Bizler Öcalan’ın özgürlüğünü talep etmeye devam etmeliyiz. Öcalan politik bir tutsaktır ve içerisinde bulunduğu durum kesinlikle insan haklarının çiğnenmesidir. Ayrıca PKK’nin de yasaklı örgütler listelerinden çıkartılmasını da talep ediyoruz. Bu adımlar sadece Kürt konusunun çözümlenmesinde değil aynı zamanda adaletin yerini bulması konusunda da çok önemli adımlar olacaktır.”
GUNTER: BARIŞ ANCAK ABDULLAH ÖCALAN İLE OLUR
Prof. Michael Gunter, Abdullah Öcalan'ın özgürlüğünün Ortadoğu ve Türkiye, Kürdistan'da barışın sağlanmasının hem Kürt halkı hem de Türkler açısından büyük önem taşıdığına dikkat çekti.

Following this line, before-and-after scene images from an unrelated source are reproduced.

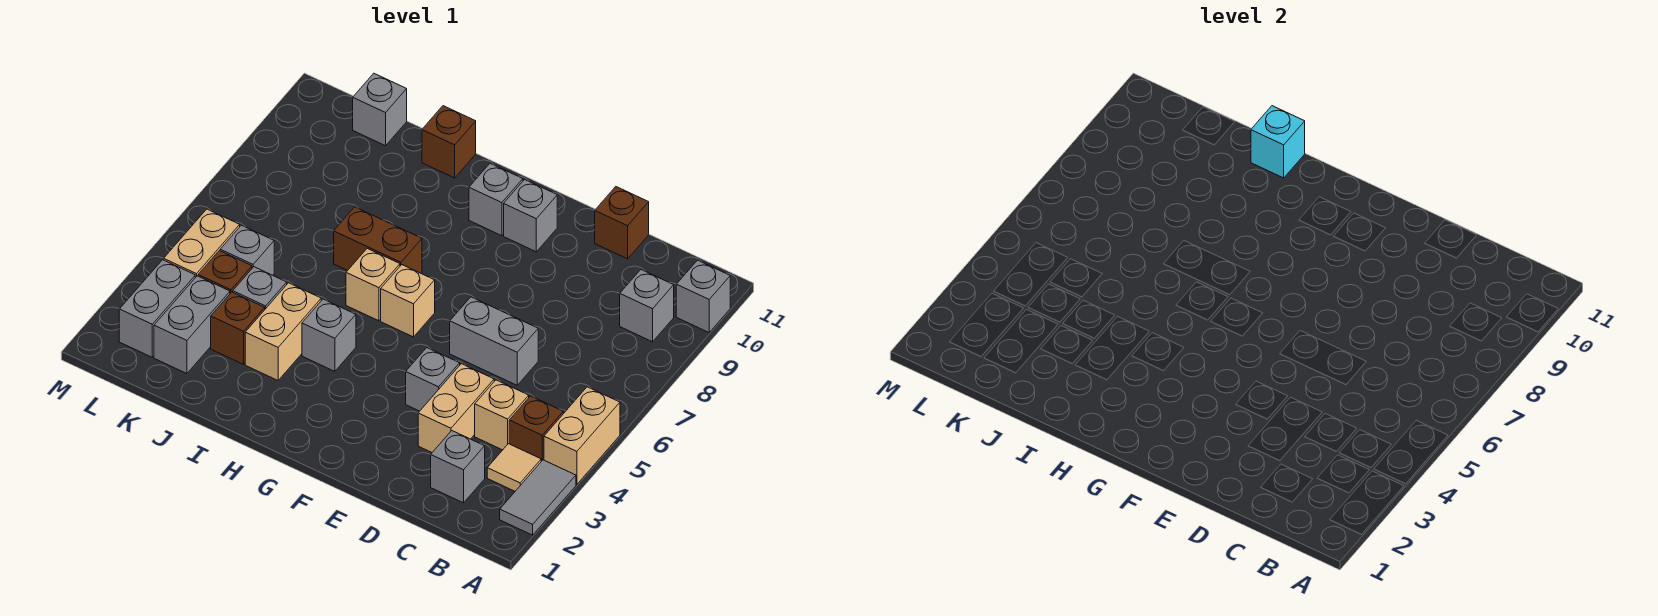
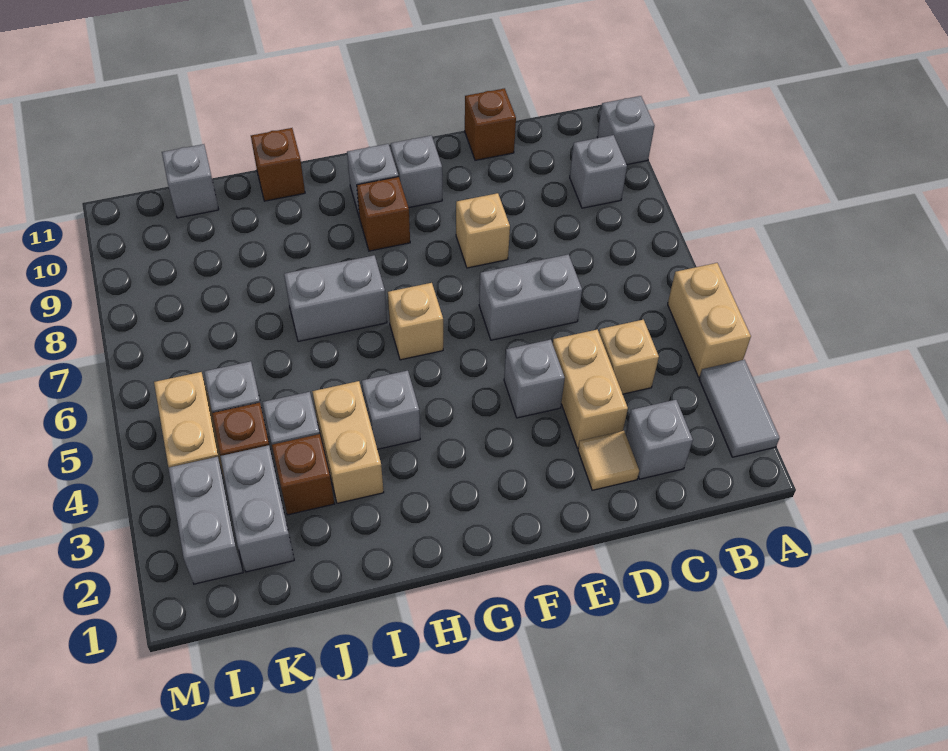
tan tile B3 level 1 -> tan tile D2 level 1
brown brick B4 level 1 -> brown brick G9 level 1
tan brick H6 level 1 -> tan brick E8 level 1
brown brick H7:I7 level 1 -> grey brick H7:I7 level 1
cyan brick I11 level 2 -> none

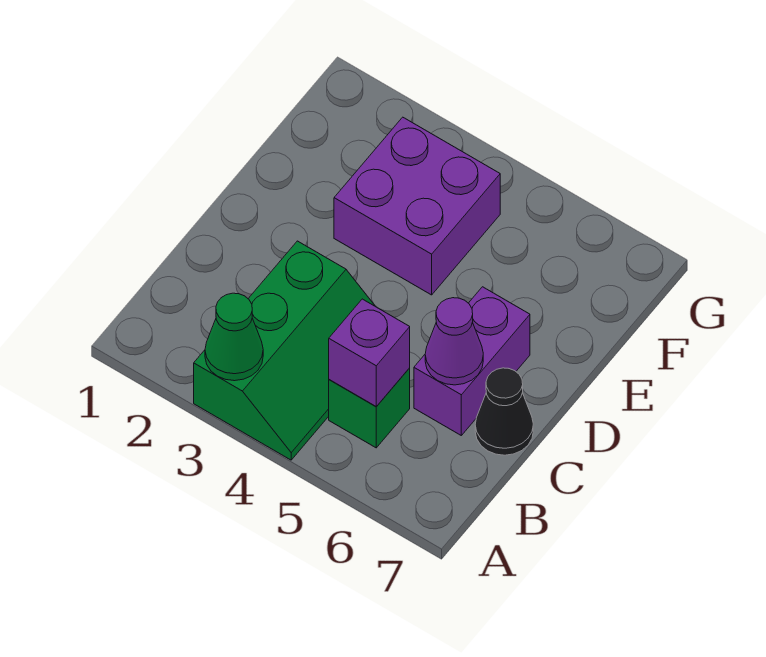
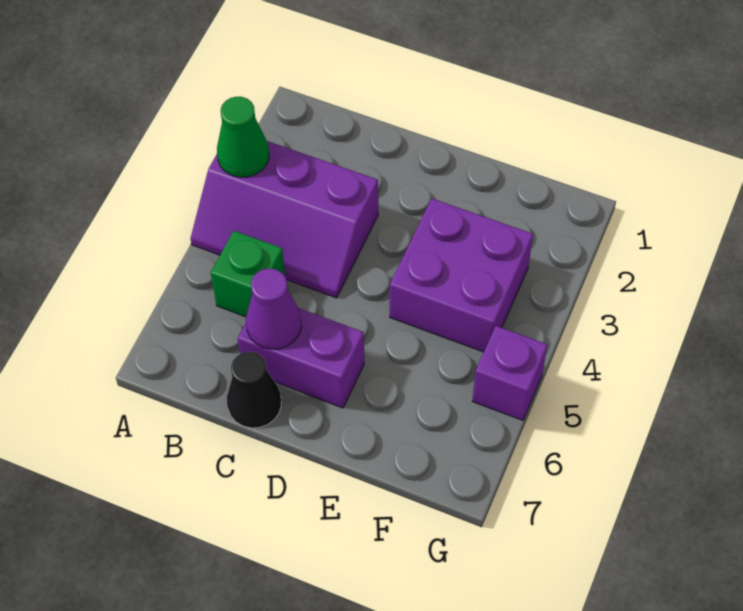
green slope A3:C4 level 1 top 3 -> purple slope A3:C4 level 1 top 3
purple brick B5 level 2 -> purple brick G5 level 1

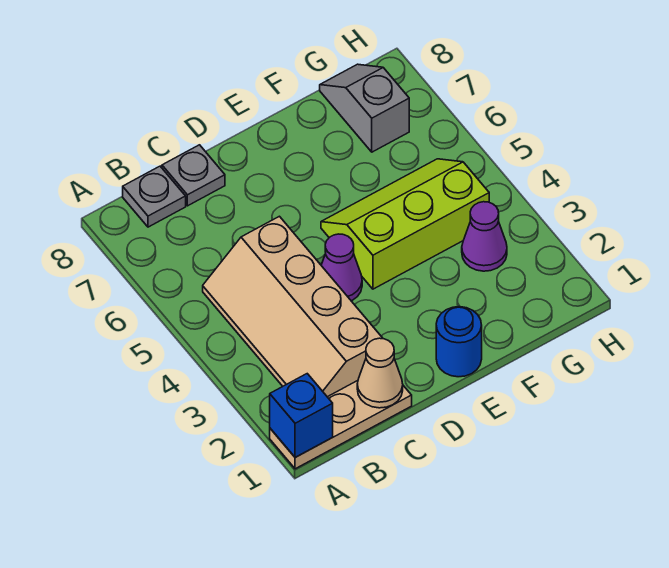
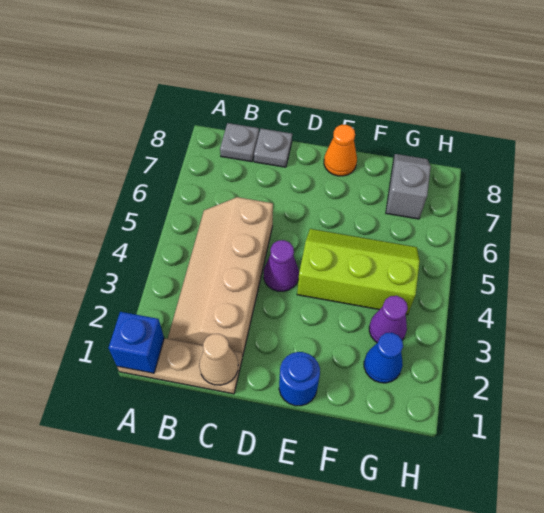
none -> orange cone E8 level 1
none -> blue cone G2 level 1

Prof: Michael Gunter, şöyle dedi:
"Ben Abdullah Öcalan tutsak alınmadan önce kendisiyle Şam’da görüşmüştüm. Kendisine iki kitabımı takdim etmiştim. Sadece Kürtler için değil aynı zamanda Türkiye için de Öcalan’ın özgürlüğünün sağlanması ve güvenli bir barınma imkanının sağlanması çok önemli bir adım olacaktır. Abdullah Öcalan-Türkiye görüşmeleri yeniden başlayabilir ve ancak bu şekilde bölgede bir düzen sağlanabilir. Abdullah Öcalan’ın özgürlüğü hem Kürt halkı hem de Türk devleti açısından çok büyük bir kazanım olacaktır.
Her iki tarafın da kazanmasını ve huzurunu istiyorsanız ayrıca Kürtleri ve PKK’yi yasaklı listelerinden de çıkartmalısınız. Kürtleri ve PKK’yi terörist olarak etiketlemek, barışın sağlanması için hiçbir şekilde katkıda bulunmuyor. Abdullah Öcalan’ın özgürlüğünün, çok ciddi şekilde PKK ve Türkiye arasında barış görüşmelerini başlatacağından eminim.”
KELMAN: TÜRK DEVLETİ KATLİAMCIDIR
James Kelman, Türk devletinin Abdullah Öcalan üzerinde uyguladığı tecrit ile aynı zamanda olası barış görüşmelerinden de kaçmaya çalıştığına dikkat çekti. Komplo ve tecrit karşısında Türk devletinin kendisini savunacak bir tarafının kalmadığını söyleyen Kelman, şunları kaydetti:
"Abdullah Öcalan’a yapılanların hiçbir mazereti olamaz, hiçbir şekilde bunu kabul etmiyoruz. Yaşananlar şok edicidir. Komplo ve devam eden izolasyonun, avukatları ile görüştürülmemesinin de çeşitli sebepleri vardır. Türk devletinin kendini savunacak bir tarafı kalmamıştır, Türk devleti ciddi bir barış görüşmesinin yapılacağı ortamı sağlamaktan kaçınıyor. Abdullah Öcalan ve PKK aslında uzun yıllardır barış yanlısı ve görüşme masasının kurulmasını isteyen, ateşkes isteyen taraf olarak kendini göstermiştir. Abdullah Öcalan ve yoldaşları barıştan yana olduklarını göstermiştir, fakat Türkiye hiçbir değişim göstermemiştir, Türkiye sadece Kurdistan’ı yok etmeye çalışıyor.
Hepimizin olduğu gibi Abdullah Öcalan’ın da umut hakkı vardır, hepimiz insanız, bu hak bir insan hakkıdır. Diktatör bir yönetim olan Türk devletinden umut hakkı beklememeliyiz, Türkiye diktatörlüğü insanların insanlığını da inkâr eden düzeydedir. Tam da bu yüzden insanları katleden bir devlettir, hatta Türk vatandaşları için dahi umut hakkı olmadığını söylemek mümkündür, Kürt ya da Türk fark etmiyor, bu devlet insanları insan yerine koymuyor.”